[Source texts of formatted documents]
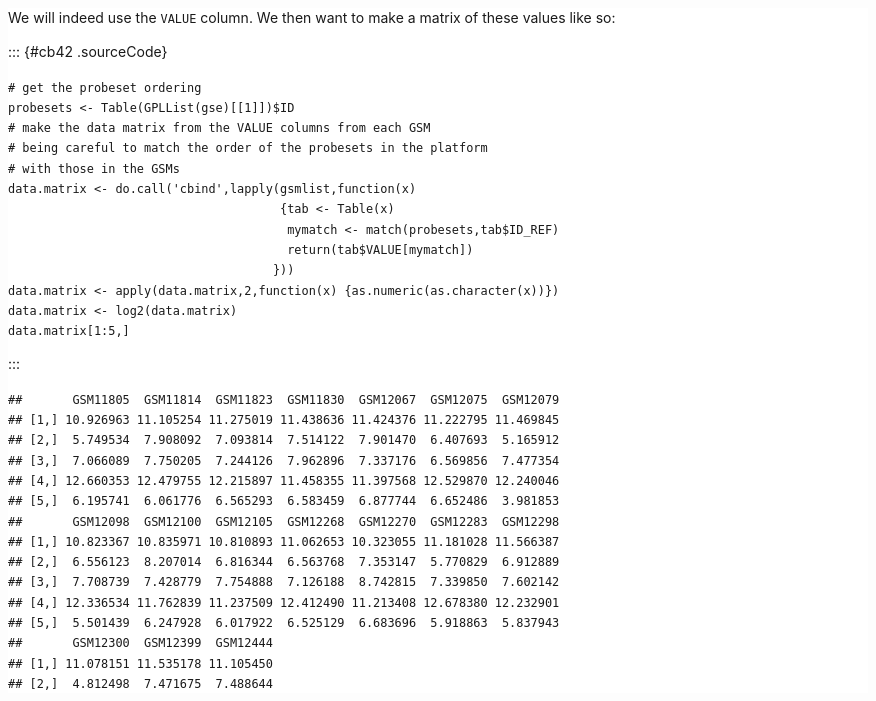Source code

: We will indeed use the `VALUE` column. We then want to make a matrix of
these values like so:

::: {#cb42 .sourceCode}
``` {.sourceCode .r}
# get the probeset ordering
probesets <- Table(GPLList(gse)[[1]])$ID
# make the data matrix from the VALUE columns from each GSM
# being careful to match the order of the probesets in the platform
# with those in the GSMs
data.matrix <- do.call('cbind',lapply(gsmlist,function(x) 
                                      {tab <- Table(x)
                                       mymatch <- match(probesets,tab$ID_REF)
                                       return(tab$VALUE[mymatch])
                                     }))
data.matrix <- apply(data.matrix,2,function(x) {as.numeric(as.character(x))})
data.matrix <- log2(data.matrix)
data.matrix[1:5,]
```
:::

    ##       GSM11805  GSM11814  GSM11823  GSM11830  GSM12067  GSM12075  GSM12079
    ## [1,] 10.926963 11.105254 11.275019 11.438636 11.424376 11.222795 11.469845
    ## [2,]  5.749534  7.908092  7.093814  7.514122  7.901470  6.407693  5.165912
    ## [3,]  7.066089  7.750205  7.244126  7.962896  7.337176  6.569856  7.477354
    ## [4,] 12.660353 12.479755 12.215897 11.458355 11.397568 12.529870 12.240046
    ## [5,]  6.195741  6.061776  6.565293  6.583459  6.877744  6.652486  3.981853
    ##       GSM12098  GSM12100  GSM12105  GSM12268  GSM12270  GSM12283  GSM12298
    ## [1,] 10.823367 10.835971 10.810893 11.062653 10.323055 11.181028 11.566387
    ## [2,]  6.556123  8.207014  6.816344  6.563768  7.353147  5.770829  6.912889
    ## [3,]  7.708739  7.428779  7.754888  7.126188  8.742815  7.339850  7.602142
    ## [4,] 12.336534 11.762839 11.237509 12.412490 11.213408 12.678380 12.232901
    ## [5,]  5.501439  6.247928  6.017922  6.525129  6.683696  5.918863  5.837943
    ##       GSM12300  GSM12399  GSM12444
    ## [1,] 11.078151 11.535178 11.105450
    ## [2,]  4.812498  7.471675  7.488644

What to do: A copy of each line in the data above that holds the string "mymatch" is needed.

Output for this task:
                                       mymatch <- match(probesets,tab$ID_REF)
                                       return(tab$VALUE[mymatch])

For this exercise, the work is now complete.